My father passed away when I was 18.  He was 50 years old and died in his sleep from cardiomyopathy of the heart.  He was a diabetic and a heavy smoker and he did not like going to the doctor.  My mom passed away this past September at the age of 70.  She too, slipped away in her sleep from a "devastating cerebral brain hemorrhage", also known as a "Brain Aneurysm".  Like my father, she also struggled with smoking most of her adult life.  My mom and dad were both very hard workers and lived under a high level of stress. Together they would dream of retirement and all of the things they would do together.  They worked long, hard hours striving for the day that they could rest and enjoy their lives.  But that day never came…

My parents, like many of us, believed that they would retire around 65 and then spend the next 15 years traveling and enjoying their grand babies.  They put money in their 401k's and IRAs.  They made their plans to buy an RV and travel around the US.  They invested in fishing gear that they would "enjoy for years to come".  They never traveled outside of the country, or the state for that matter. They never enjoyed theatre, or long drives up and down the coast.  They worked.  Tirelessly they worked.  Every year my sister and I would beg them to take us to Disneyland or Yosemite, but they were too tired, too broke, or just too unwilling.  Our vacations growing up were camping trips to the same little lake in Northern California. Every year, twice a year from when I was 6 months old to when I was 17. We loved our traditional camping trips, they really were the highlight of my childhood, but we always knew that mom and dad wanted something more….and they planned to have it….some day.

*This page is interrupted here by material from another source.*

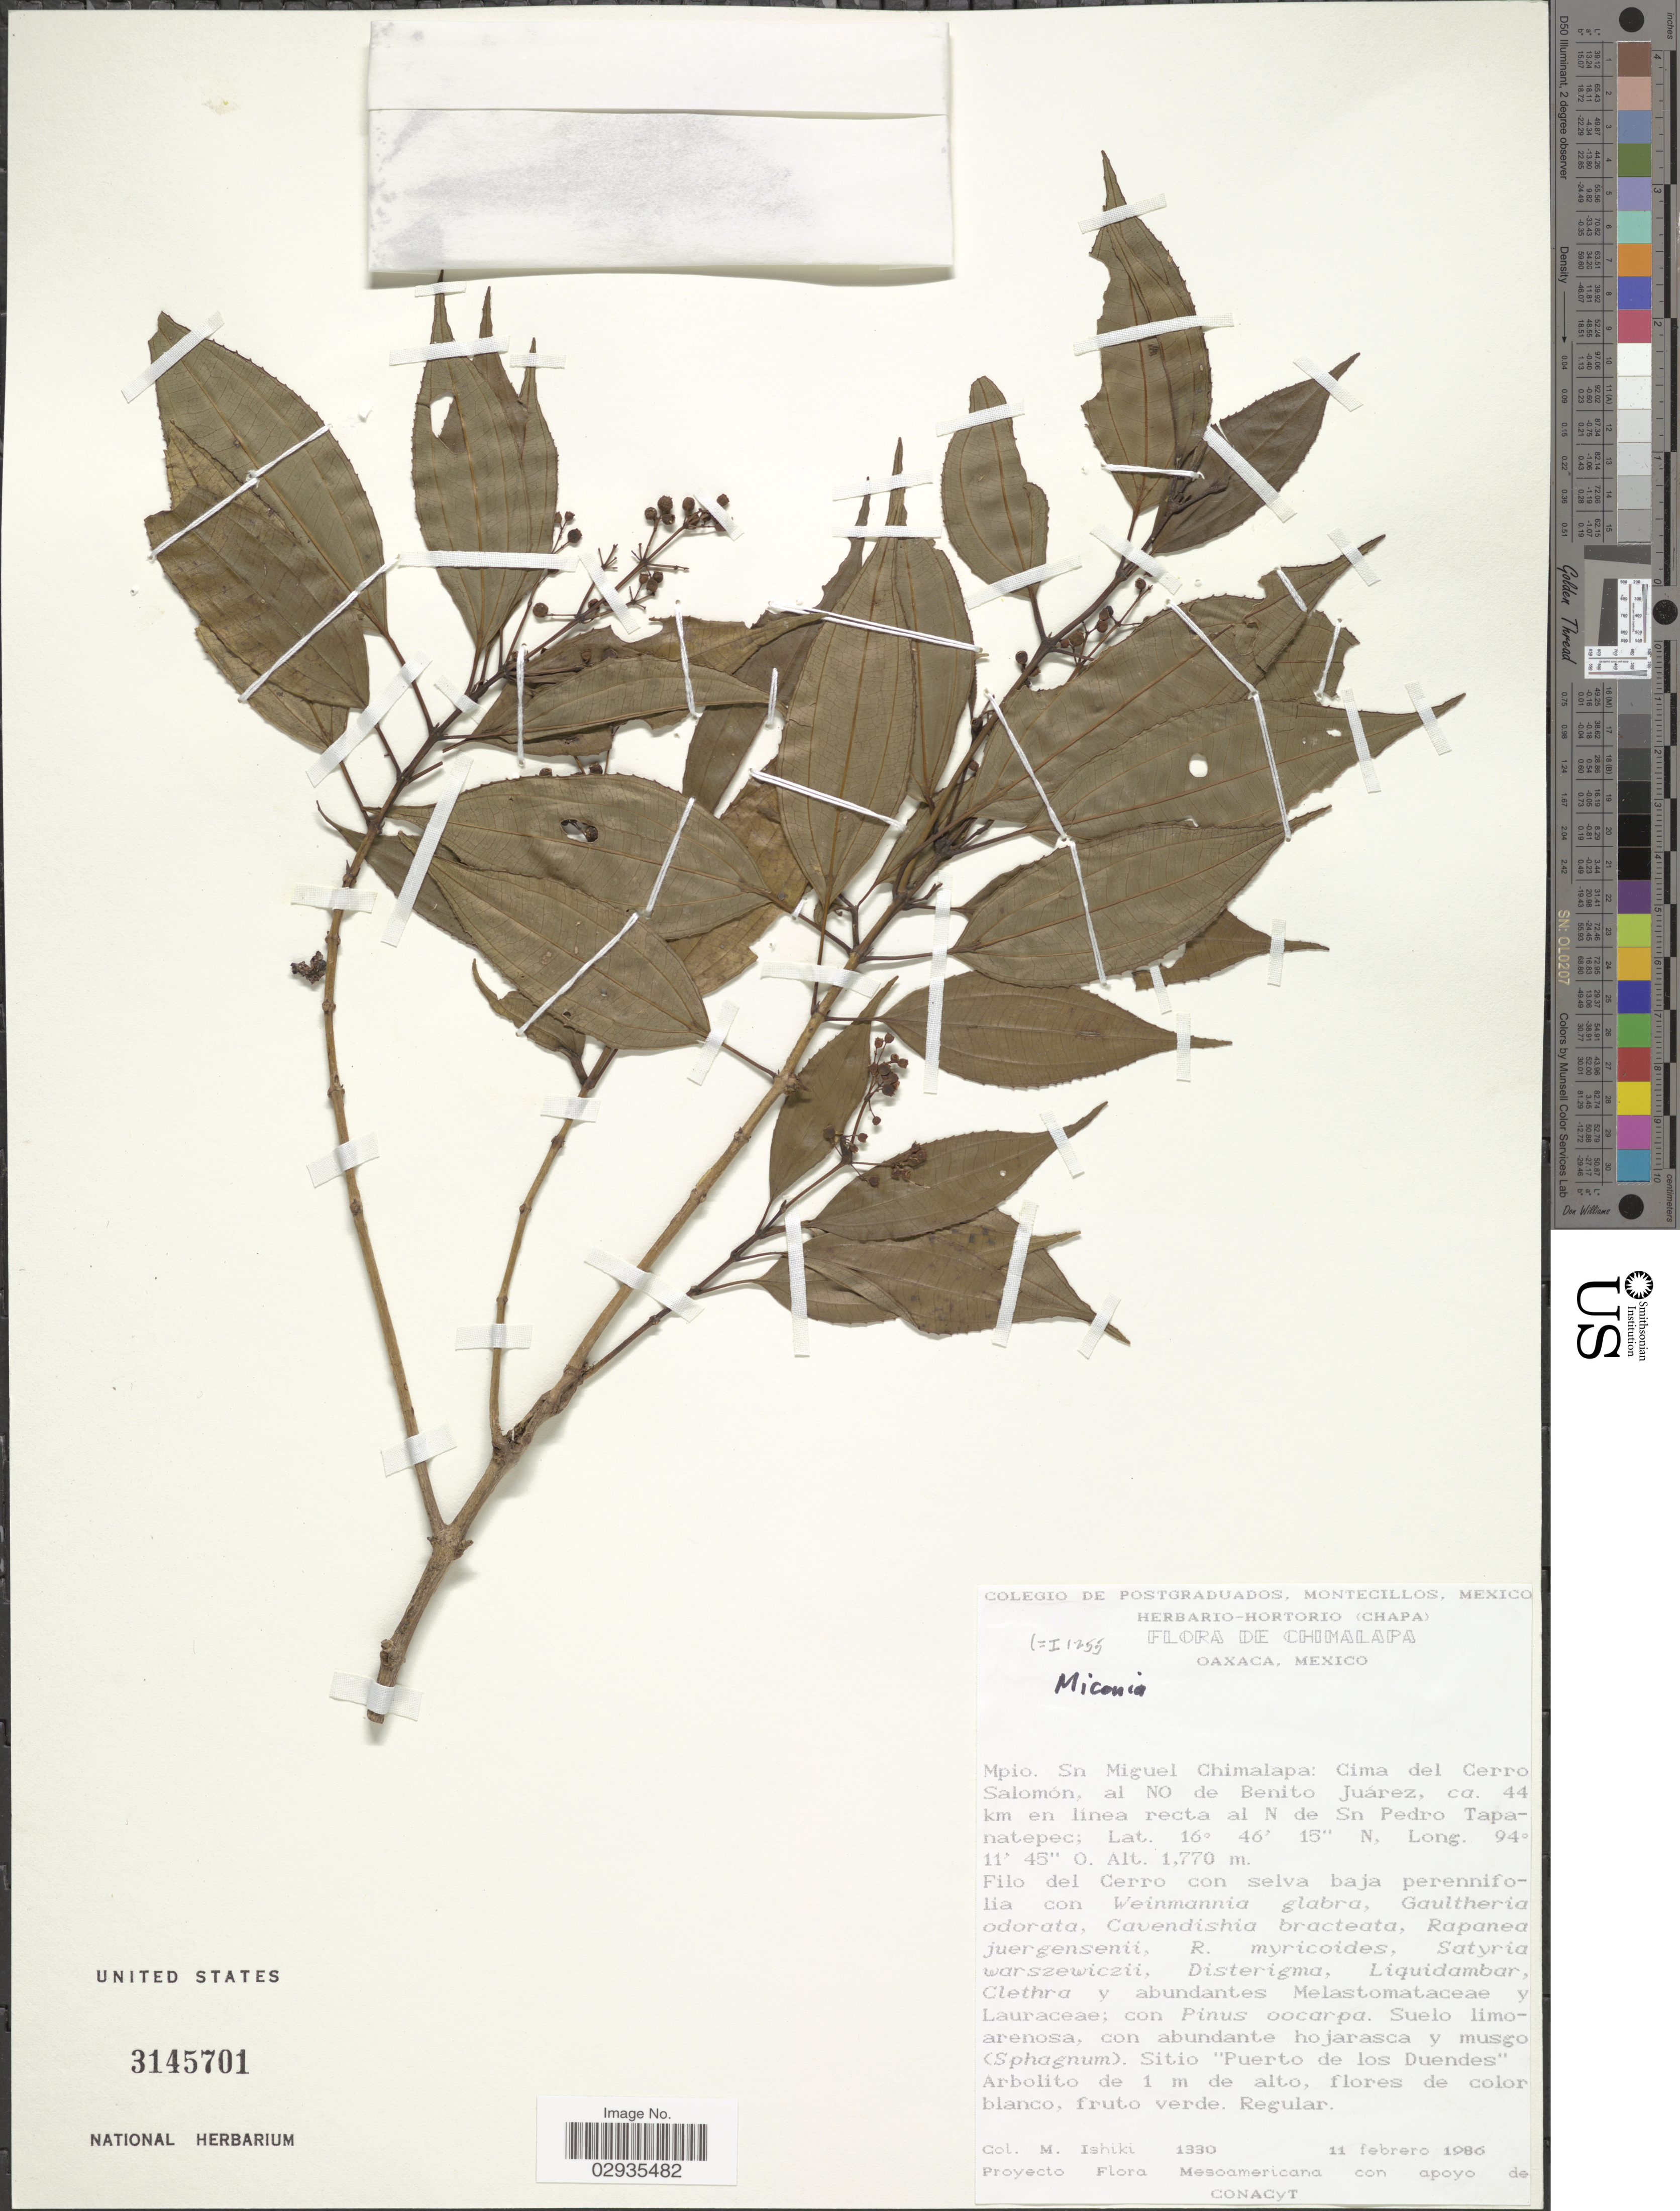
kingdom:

I think that one of the most sobering lessons for me in losing my parents while they were still relatively young, is that they worked so hard to achieve the "someday dream", that they let their "today's" slip by.  They should have laughed more, played more, rested more….lived more.  The bible says, that "life is just a vapor and then it's gone."  It really is so very true.  Investing in the future is important, but not at the expense of living today.  Life throws curve balls at us every step of the journey, but we must learn how to dodge them, learn from them, and keep enjoying our lives and the people in which we share them.

Yes, I will invest in IRAs and Mutual Funds…but I will also invest in my marriage, children and friends.  Yes, I will plan for my future, but I will also be present and live today.  Yes, I will dream…yes, I will hope.  But no, I will not drive myself into the ground with work, stress, and harmful self remedy's.  I will love Jesus, Love my family, Love my work and Love my play.  And I will not take for granted one single day while I'm on this planet…I will dream for tomorrow but live like I only have today.  This will be my tribute to my parents.  "I hear you mom and dad….And I will learn from you."